Given records ▸

☆ ☆ ☆

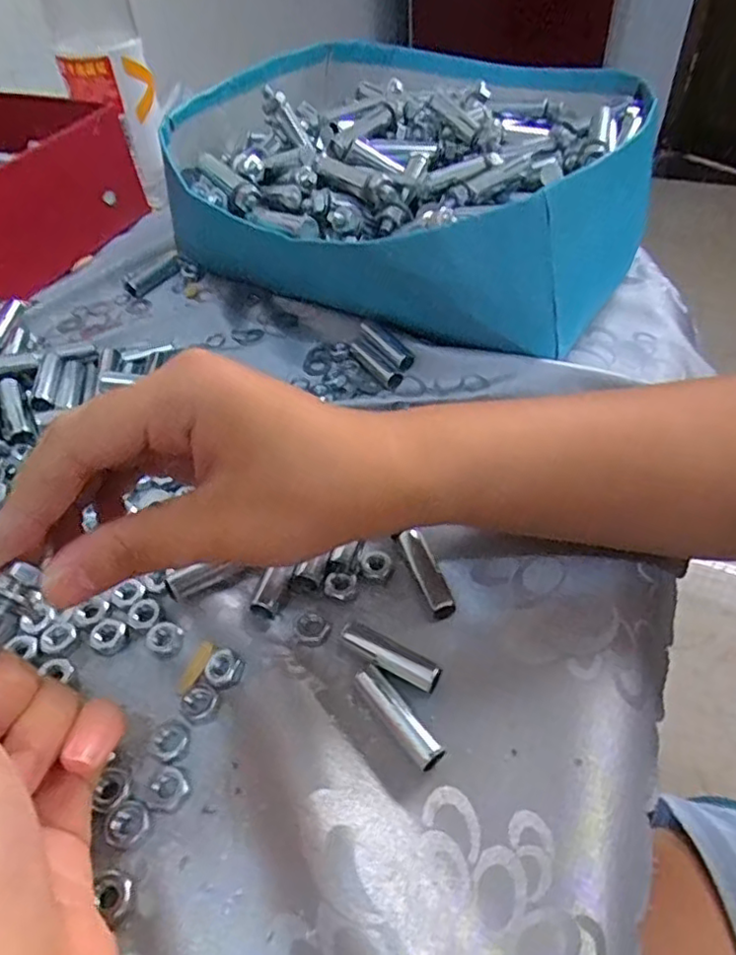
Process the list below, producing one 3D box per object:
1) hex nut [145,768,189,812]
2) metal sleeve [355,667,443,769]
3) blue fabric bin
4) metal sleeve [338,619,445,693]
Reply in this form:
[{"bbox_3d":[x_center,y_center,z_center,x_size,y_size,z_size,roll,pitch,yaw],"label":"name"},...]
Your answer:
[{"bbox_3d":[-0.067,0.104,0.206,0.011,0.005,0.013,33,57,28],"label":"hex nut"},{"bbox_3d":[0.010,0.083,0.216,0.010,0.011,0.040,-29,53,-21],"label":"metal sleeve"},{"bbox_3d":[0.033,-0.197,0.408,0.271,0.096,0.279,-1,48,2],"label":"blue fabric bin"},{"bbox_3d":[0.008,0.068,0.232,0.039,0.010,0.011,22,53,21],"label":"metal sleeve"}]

☆ ☆ ☆

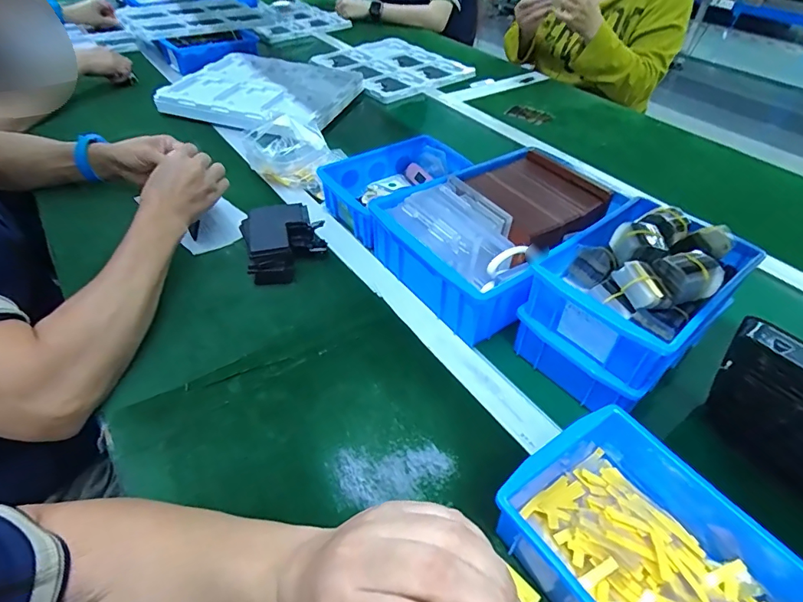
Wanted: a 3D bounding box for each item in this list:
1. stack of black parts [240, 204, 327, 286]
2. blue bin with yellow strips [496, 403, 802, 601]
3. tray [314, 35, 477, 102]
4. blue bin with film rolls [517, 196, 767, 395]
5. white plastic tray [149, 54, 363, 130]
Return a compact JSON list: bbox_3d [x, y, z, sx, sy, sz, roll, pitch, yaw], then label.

☆ ☆ ☆

Assigned task ▸
Please give an exact copy of the lines above, beginning with the line containing "3. tray [314, 35, 477, 102]" and running through the line containing "Return a compact", and of no other lines.

Written response ▸
3. tray [314, 35, 477, 102]
4. blue bin with film rolls [517, 196, 767, 395]
5. white plastic tray [149, 54, 363, 130]
Return a compact JSON list: bbox_3d [x, y, z, sx, sy, sz, roll, pitch, yaw], then label.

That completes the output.